Wilson the volleyball watched us as we ate. Yes, the crew brought one to complete the experience. Some songs were played by one of the crew on the guitar and Men At Work’s Down Under just had to be part of the repertoire. It was a splendid rendition.
After lunch, there was a short guided bushwalk by none other than the grandchild of the owner of the island. Scenes from the movie Cast Away were recalled and locations where they were filmed were pointed out. We were not allowed to go to the cave featured in the movie because reality-competition Survivor was being held where it sits on the island.
We were given an hour of free time after the bushwalk.

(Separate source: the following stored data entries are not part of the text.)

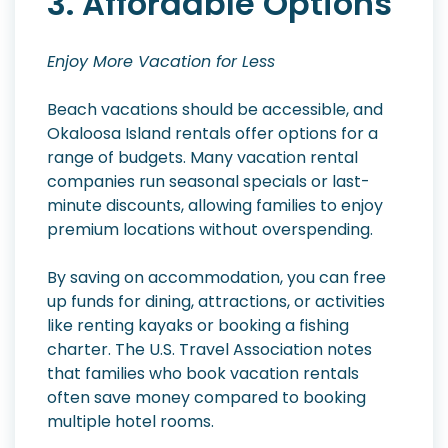
3. Affordable Options
Enjoy More Vacation for Less
Beach vacations should be accessible, and
Okaloosa Island rentals offer options for a
range of budgets. Many vacation rental
companies run seasonal specials or last-
minute discounts, allowing families to enjoy
premium locations without overspending.
By saving on accommodation, you can free
up funds for dining, attractions, or activities
like renting kayaks or booking a fishing
charter. The U.S. Travel Association notes
that families who book vacation rentals
often save money compared to booking
multiple hotel rooms.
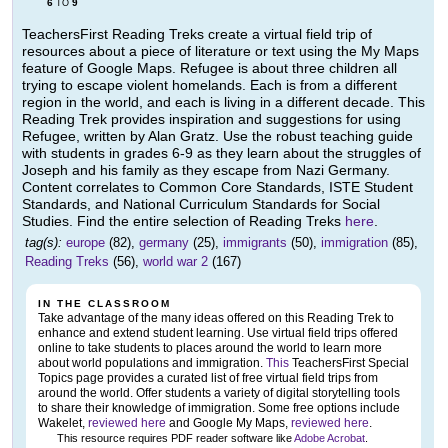
6
9
TO
TeachersFirst Reading Treks create a virtual field trip of
resources about a piece of literature or text using the My Maps
feature of Google Maps. Refugee is about three children all
trying to escape violent homelands. Each is from a different
region in the world, and each is living in a different decade. This
Reading Trek provides inspiration and suggestions for using
Refugee, written by Alan Gratz. Use the robust teaching guide
with students in grades 6-9 as they learn about the struggles of
Joseph and his family as they escape from Nazi Germany.
Content correlates to Common Core Standards, ISTE Student
Standards, and National Curriculum Standards for Social
Studies. Find the entire selection of Reading Treks
here
.
tag(s):
europe
(82),
germany
(25),
immigrants
(50),
immigration
(85),
Reading Treks
(56),
world war 2
(167)
IN THE CLASSROOM
Take advantage of the many ideas offered on this Reading Trek to
enhance and extend student learning. Use virtual field trips offered
online to take students to places around the world to learn more
about world populations and immigration.
This
TeachersFirst Special
Topics page provides a curated list of free virtual field trips from
around the world. Offer students a variety of digital storytelling tools
to share their knowledge of immigration. Some free options include
Wakelet,
reviewed here
and Google My Maps,
reviewed here
.
This resource requires PDF reader software like
Adobe Acrobat
.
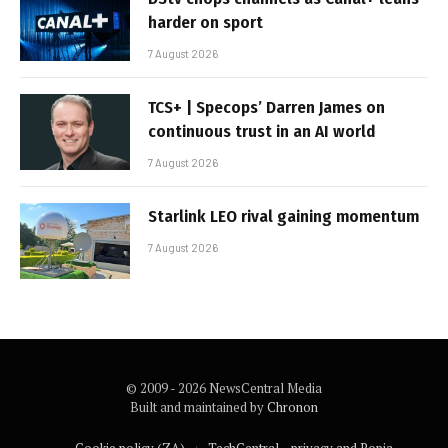
harder on sport
7 August 2026
TCS+ | Specops’ Darren James on
continuous trust in an AI world
7 August 2026
Starlink LEO rival gaining momentum
7 August 2026
© 2009 - 2026 NewsCentral Media
Built and maintained by
Chronon
Cookie policy (ZA)
TechCentral – privacy and Popia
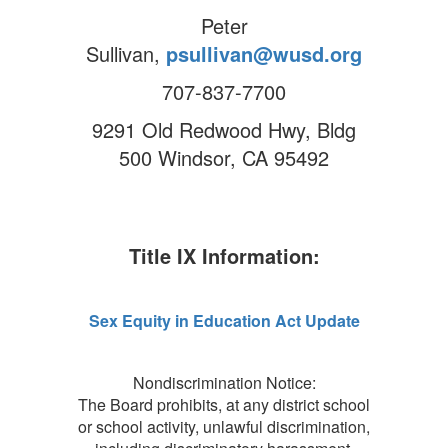
Peter
Sullivan,
psullivan@wusd.org
707-837-7700
9291 Old Redwood Hwy, Bldg
500 Windsor, CA 95492
Title IX Information:
Sex Equity in Education Act Update
Nondiscrimination Notice:
The Board prohibits, at any district school
or school activity, unlawful discrimination,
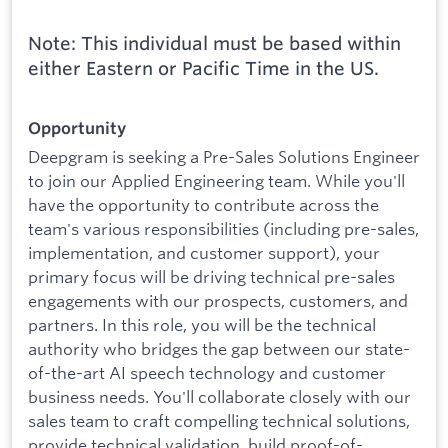
Note: This individual must be based within
either Eastern or Pacific Time in the US.
Opportunity
Deepgram is seeking a Pre-Sales Solutions Engineer
to join our Applied Engineering team. While you'll
have the opportunity to contribute across the
team's various responsibilities (including pre-sales,
implementation, and customer support), your
primary focus will be driving technical pre-sales
engagements with our prospects, customers, and
partners. In this role, you will be the technical
authority who bridges the gap between our state-
of-the-art AI speech technology and customer
business needs. You'll collaborate closely with our
sales team to craft compelling technical solutions,
provide technical validation, build proof-of-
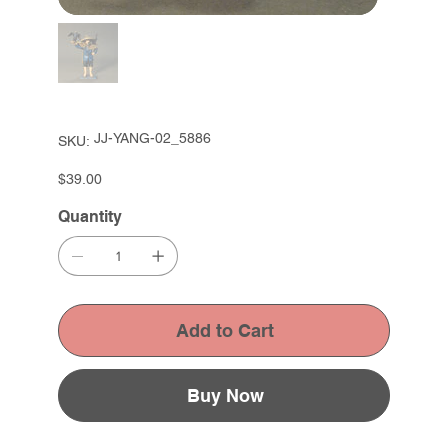
SKU
JJ-YANG-02_5886
SKU:
JJ-
YANG-
02_5886
Price
$39.00
Quantity
Add to Cart
Buy Now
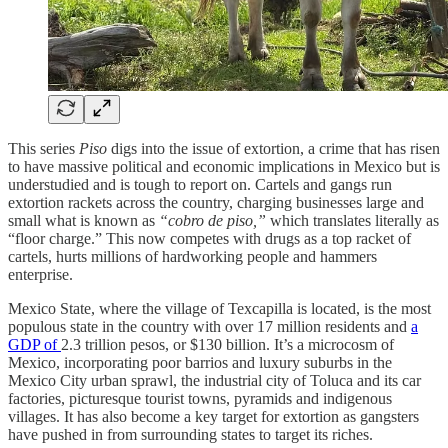
This series
Piso
digs into the issue of extortion, a crime that has risen
to have massive political and economic implications in Mexico but is
understudied and is tough to report on. Cartels and gangs run
extortion rackets across the country, charging businesses large and
small what is known as
“cobro de piso,”
which translates literally as
“floor charge.” This now competes with drugs as a top racket of
cartels, hurts millions of hardworking people and hammers
enterprise.
Mexico State, where the village of Texcapilla is located, is the most
populous state in the country with over 17 million residents and
a
GDP of
2.3 trillion pesos, or $130 billion. It’s a microcosm of
Mexico, incorporating poor barrios and luxury suburbs in the
Mexico City urban sprawl, the industrial city of Toluca and its car
factories, picturesque tourist towns, pyramids and indigenous
villages. It has also become a key target for extortion as gangsters
have pushed in from surrounding states to target its riches.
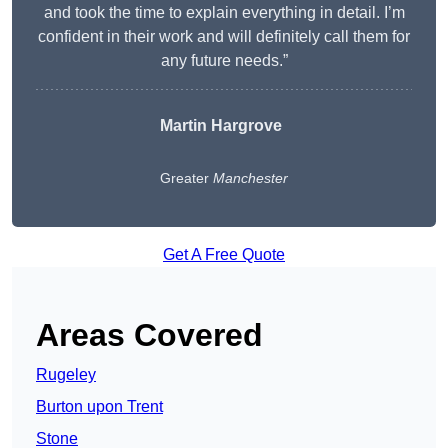
and took the time to explain everything in detail. I’m
confident in their work and will definitely call them for
any future needs.”
Martin Hargrove
Greater
Manchester
Get A Free Quote
Areas Covered
Rugeley
Burton upon Trent
Stone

Time we whiled on the other side of the island where nobody else was (we weren’t allowed to swim there cause either: the undercurrent was actually that strong on that side or the crew simply can’t oversee us there cause they were all hangin’ out under the hut).
Our drone shots made it seem as though we had the island to ourselves. Like a proper Cast Away experience.
A little past three, we boarded our boat once more for our trip home (which was, by the way, very wild—dunno how the girls napped through that!) . We started late in the morn, yet still heading back in the arvo on time. Nobody opposed. Our motley lot was pleasant as a whole, and seemed content if not filled to the brim with satisfaction.
We may have lost an hour, but experience didn’t fall short — even when our toddler Soleil was a sook throughout the jaunt. Only Wilson made her happy.
Speaking of which… “The most beautiful thing in the world is, of course, the world itself.”, says on the birthday card in the movie Cast Away that accompanied the volleyball gift Wilson. This cruise just reminded us that.